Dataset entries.
┄┄┄┄┄┄┄┄┄┄
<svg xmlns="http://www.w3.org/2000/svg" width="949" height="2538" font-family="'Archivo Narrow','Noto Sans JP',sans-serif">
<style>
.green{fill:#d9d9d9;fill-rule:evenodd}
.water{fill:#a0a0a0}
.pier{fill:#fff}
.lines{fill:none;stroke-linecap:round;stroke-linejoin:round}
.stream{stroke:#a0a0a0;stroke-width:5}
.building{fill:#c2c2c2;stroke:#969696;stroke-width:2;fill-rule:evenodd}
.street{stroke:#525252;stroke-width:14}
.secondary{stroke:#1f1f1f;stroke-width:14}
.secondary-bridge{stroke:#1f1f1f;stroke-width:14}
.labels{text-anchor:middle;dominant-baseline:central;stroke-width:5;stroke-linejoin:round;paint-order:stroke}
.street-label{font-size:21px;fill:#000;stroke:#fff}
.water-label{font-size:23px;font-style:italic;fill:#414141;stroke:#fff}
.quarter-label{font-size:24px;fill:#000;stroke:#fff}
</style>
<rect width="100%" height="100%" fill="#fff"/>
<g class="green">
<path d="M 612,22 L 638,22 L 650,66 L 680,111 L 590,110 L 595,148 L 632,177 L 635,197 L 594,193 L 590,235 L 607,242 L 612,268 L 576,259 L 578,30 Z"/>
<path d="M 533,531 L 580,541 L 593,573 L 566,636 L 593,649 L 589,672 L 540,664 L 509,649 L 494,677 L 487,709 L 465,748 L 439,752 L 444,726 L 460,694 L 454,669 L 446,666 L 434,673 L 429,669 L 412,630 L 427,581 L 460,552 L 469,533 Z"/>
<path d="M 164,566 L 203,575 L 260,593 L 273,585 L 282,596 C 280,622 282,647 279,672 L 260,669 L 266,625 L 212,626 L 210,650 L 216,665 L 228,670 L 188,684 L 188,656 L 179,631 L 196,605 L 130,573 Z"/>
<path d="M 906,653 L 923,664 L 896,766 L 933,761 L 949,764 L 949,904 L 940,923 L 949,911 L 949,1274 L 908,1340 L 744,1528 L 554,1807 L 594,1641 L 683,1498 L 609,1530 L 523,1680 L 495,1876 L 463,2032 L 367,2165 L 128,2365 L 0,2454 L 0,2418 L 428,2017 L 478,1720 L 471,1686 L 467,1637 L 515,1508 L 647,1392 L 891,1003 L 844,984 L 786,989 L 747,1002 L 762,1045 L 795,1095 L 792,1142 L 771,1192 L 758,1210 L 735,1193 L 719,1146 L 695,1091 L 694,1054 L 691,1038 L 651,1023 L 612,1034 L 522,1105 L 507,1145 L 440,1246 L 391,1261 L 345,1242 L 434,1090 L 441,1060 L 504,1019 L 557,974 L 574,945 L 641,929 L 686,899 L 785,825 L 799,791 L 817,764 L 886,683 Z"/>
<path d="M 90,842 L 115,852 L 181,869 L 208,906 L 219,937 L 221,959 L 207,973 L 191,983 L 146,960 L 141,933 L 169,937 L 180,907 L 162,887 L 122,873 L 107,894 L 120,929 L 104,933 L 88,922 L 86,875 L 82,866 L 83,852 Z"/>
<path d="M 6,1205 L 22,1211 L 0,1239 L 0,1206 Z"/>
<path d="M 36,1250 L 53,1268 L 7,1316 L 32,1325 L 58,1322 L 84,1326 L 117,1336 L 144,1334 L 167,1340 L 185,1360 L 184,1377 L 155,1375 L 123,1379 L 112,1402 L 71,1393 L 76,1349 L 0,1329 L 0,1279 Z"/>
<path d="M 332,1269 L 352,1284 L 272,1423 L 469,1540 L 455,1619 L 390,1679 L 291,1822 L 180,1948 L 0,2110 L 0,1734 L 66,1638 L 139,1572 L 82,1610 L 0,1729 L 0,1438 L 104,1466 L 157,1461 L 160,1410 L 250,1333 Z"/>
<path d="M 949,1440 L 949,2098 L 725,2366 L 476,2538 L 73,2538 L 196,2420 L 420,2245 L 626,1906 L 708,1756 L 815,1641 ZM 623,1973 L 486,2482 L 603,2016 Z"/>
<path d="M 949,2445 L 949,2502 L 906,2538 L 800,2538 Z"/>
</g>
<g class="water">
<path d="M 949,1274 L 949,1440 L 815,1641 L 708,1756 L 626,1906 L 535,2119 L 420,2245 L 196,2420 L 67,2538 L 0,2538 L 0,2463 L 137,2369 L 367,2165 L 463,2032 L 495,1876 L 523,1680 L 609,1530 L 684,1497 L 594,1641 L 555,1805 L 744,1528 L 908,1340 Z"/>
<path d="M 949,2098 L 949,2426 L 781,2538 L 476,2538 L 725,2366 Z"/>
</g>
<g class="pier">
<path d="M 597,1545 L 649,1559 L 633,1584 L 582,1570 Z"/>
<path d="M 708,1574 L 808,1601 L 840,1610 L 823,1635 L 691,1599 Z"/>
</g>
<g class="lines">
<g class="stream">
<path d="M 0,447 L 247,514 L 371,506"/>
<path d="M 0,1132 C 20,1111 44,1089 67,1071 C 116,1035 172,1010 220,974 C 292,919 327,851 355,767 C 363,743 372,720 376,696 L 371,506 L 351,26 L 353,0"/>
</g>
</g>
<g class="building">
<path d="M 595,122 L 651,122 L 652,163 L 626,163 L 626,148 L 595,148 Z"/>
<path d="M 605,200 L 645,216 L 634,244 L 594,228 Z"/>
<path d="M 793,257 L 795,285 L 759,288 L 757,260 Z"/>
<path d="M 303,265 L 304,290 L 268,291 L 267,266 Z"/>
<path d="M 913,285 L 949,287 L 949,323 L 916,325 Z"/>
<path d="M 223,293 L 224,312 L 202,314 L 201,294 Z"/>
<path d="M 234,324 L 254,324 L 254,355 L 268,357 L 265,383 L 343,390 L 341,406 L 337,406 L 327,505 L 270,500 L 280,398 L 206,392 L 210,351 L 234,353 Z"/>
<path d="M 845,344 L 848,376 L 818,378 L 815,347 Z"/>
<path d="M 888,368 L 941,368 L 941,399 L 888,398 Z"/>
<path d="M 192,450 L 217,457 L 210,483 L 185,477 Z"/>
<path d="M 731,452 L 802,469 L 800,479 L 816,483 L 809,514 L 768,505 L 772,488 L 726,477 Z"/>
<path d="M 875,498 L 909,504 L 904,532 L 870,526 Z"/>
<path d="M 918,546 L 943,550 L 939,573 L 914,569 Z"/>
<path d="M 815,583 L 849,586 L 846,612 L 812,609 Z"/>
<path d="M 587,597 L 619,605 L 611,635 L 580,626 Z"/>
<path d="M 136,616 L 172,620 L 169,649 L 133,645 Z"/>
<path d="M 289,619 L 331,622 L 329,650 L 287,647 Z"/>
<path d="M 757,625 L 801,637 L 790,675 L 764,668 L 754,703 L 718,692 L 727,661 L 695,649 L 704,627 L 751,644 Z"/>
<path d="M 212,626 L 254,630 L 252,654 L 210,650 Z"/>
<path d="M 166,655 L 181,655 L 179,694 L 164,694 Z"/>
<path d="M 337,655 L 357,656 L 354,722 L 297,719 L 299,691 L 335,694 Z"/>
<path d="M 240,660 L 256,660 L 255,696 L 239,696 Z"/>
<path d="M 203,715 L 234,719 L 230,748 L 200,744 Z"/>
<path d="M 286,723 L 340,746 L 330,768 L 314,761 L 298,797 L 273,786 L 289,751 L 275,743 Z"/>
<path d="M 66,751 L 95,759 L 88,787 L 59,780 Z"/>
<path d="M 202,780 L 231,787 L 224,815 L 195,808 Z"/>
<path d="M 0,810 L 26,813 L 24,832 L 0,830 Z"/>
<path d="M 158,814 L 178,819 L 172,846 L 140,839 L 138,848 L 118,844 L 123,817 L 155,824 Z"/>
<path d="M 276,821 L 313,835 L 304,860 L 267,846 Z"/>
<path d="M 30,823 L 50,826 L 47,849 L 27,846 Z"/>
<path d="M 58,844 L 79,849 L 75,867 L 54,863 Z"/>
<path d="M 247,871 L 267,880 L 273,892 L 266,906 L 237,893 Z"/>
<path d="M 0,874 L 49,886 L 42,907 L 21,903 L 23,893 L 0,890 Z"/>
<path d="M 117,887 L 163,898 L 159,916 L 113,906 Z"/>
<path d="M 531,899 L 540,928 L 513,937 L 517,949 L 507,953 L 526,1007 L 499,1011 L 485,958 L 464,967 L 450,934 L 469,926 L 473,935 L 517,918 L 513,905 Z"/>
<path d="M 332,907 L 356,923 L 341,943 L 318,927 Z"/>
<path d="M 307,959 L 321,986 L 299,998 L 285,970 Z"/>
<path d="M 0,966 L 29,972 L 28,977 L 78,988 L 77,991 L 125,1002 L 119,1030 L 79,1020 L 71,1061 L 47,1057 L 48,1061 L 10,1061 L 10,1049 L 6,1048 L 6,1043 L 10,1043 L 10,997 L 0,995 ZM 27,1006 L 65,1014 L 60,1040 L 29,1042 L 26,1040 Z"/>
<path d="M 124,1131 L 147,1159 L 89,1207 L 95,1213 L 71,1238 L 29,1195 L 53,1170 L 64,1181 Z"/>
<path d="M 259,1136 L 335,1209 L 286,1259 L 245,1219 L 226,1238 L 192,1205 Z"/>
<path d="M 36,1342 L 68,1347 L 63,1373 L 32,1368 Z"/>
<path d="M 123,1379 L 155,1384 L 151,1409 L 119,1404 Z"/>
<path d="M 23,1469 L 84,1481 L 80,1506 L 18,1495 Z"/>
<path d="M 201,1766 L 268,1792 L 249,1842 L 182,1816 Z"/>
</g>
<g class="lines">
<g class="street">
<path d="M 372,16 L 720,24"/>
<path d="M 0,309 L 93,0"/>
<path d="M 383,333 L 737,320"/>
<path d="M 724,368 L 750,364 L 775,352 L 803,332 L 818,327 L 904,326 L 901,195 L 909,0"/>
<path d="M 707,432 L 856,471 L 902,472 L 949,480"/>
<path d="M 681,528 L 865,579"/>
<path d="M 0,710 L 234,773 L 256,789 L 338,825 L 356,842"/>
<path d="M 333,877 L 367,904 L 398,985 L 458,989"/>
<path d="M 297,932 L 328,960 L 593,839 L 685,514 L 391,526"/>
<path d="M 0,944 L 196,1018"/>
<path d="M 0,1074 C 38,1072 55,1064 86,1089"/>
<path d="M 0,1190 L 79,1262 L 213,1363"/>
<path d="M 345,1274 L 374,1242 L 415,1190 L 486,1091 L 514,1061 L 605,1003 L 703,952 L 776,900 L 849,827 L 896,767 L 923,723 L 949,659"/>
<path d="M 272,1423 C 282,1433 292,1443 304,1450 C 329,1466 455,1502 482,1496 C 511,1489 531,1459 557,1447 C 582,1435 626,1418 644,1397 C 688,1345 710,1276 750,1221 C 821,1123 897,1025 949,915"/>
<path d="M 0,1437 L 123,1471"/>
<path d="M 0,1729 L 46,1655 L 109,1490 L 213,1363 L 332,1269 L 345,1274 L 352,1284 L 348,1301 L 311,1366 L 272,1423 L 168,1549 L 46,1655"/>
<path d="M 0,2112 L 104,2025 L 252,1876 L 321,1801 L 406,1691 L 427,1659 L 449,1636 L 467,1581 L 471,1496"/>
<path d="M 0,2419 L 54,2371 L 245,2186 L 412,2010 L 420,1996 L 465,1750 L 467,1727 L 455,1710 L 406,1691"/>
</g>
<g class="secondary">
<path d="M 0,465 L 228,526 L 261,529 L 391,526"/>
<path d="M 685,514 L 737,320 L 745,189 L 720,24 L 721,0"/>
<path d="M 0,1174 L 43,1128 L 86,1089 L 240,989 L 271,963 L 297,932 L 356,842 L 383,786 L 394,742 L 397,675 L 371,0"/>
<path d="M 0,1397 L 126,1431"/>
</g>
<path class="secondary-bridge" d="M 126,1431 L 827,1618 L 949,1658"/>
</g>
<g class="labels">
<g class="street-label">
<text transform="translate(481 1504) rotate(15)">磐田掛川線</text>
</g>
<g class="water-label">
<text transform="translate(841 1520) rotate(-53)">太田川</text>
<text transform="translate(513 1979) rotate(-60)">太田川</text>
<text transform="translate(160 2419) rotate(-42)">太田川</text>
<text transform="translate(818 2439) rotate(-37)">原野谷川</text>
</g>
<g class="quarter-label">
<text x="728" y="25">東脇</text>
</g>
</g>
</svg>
┄┄┄┄┄┄┄┄┄┄
Work order. State the number of lines in the data that carry "evenodd", and add nothing to it.

Result of the task. 2